### WORK REQUEST
Pictures stay out of the copy. Retype exactly the lines below from the one with "text_box [359, 606, 674, 740]" through the one with "Page size: 1500x1125.".

Stored entries:
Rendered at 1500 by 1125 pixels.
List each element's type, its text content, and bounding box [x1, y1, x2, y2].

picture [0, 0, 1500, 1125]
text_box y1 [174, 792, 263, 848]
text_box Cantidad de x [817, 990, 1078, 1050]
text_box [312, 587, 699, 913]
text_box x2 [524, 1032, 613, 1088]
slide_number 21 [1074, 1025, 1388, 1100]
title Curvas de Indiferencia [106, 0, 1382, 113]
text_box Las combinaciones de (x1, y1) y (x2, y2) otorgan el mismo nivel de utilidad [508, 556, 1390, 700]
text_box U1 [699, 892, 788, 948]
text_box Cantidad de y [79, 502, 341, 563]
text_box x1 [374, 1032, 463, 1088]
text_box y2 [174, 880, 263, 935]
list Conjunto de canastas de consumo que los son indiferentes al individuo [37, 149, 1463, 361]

==

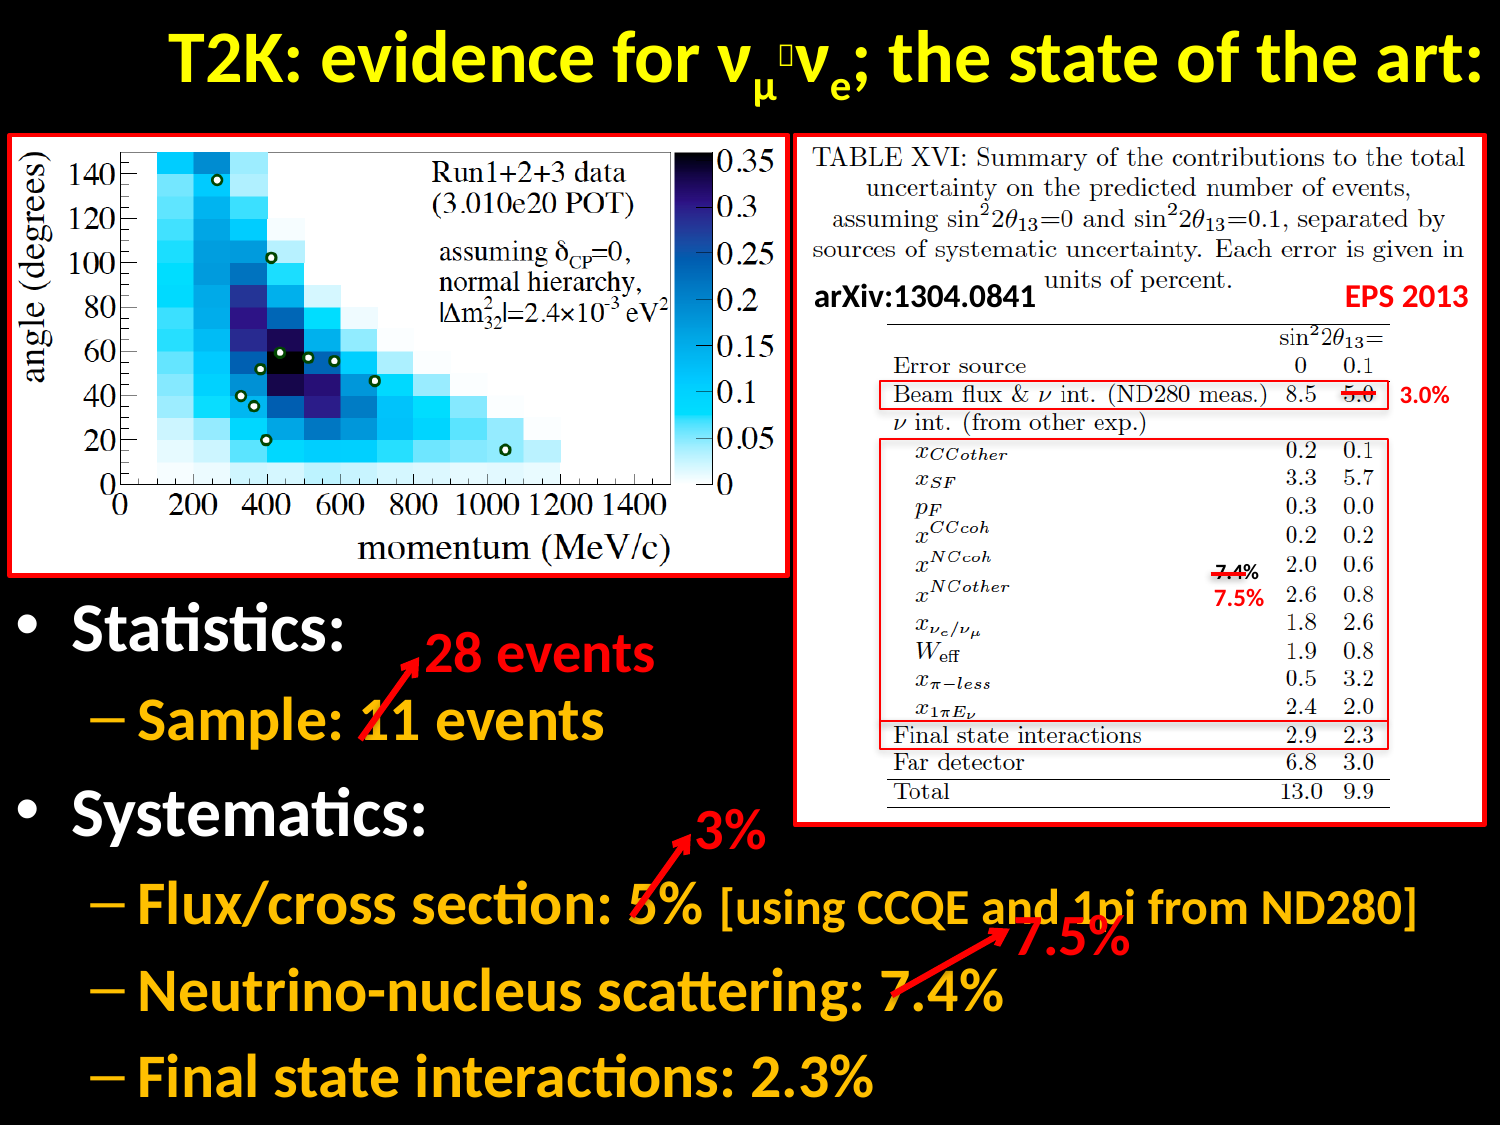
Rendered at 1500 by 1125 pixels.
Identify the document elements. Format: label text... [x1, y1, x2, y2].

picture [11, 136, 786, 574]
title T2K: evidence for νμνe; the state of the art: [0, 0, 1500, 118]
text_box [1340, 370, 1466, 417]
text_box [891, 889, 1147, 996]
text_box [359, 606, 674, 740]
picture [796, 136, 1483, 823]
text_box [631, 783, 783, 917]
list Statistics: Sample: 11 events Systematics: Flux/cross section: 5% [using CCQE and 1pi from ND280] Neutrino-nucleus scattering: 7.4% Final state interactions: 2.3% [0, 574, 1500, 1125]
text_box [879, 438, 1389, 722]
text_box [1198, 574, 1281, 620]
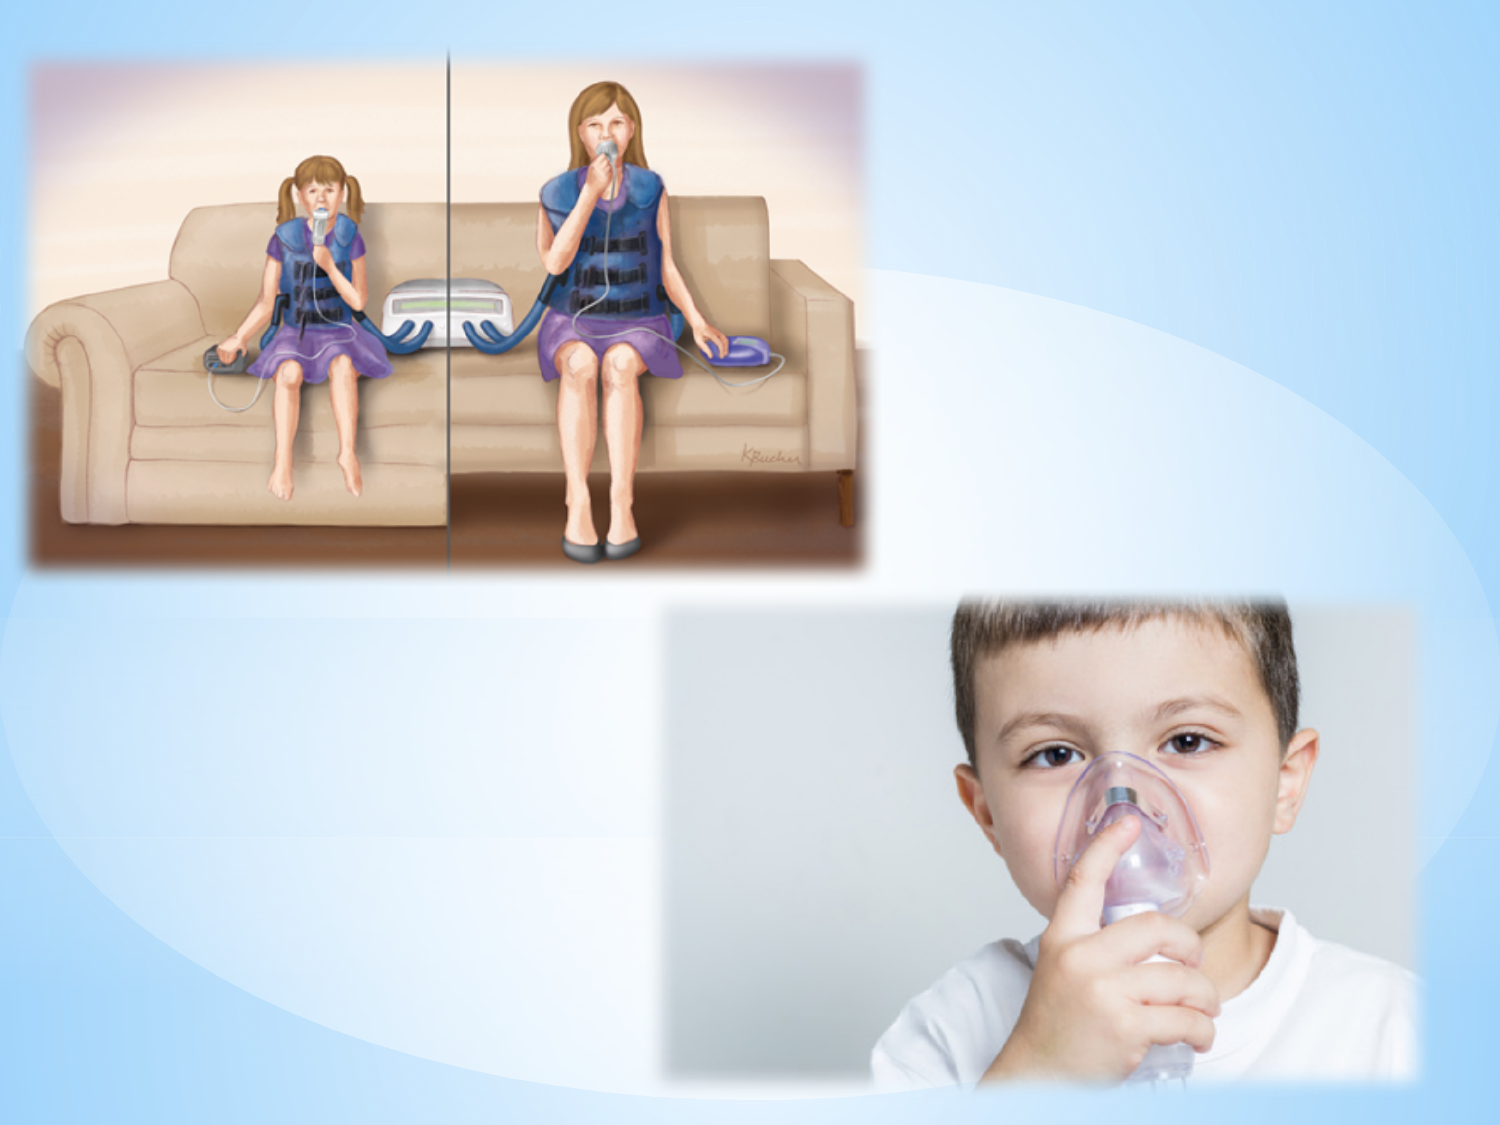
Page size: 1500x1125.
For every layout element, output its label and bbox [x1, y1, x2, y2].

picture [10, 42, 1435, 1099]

### SOLUTION TO THE EXERCISE
text_box [359, 606, 674, 740]
picture [796, 136, 1483, 823]
text_box [631, 783, 783, 917]
list Statistics: Sample: 11 events Systematics: Flux/cross section: 5% [using CCQE and 1pi from ND280] Neutrino-nucleus scattering: 7.4% Final state interactions: 2.3% [0, 574, 1500, 1125]
text_box [879, 438, 1389, 722]
text_box [1198, 574, 1281, 620]
Page size: 1500x1125.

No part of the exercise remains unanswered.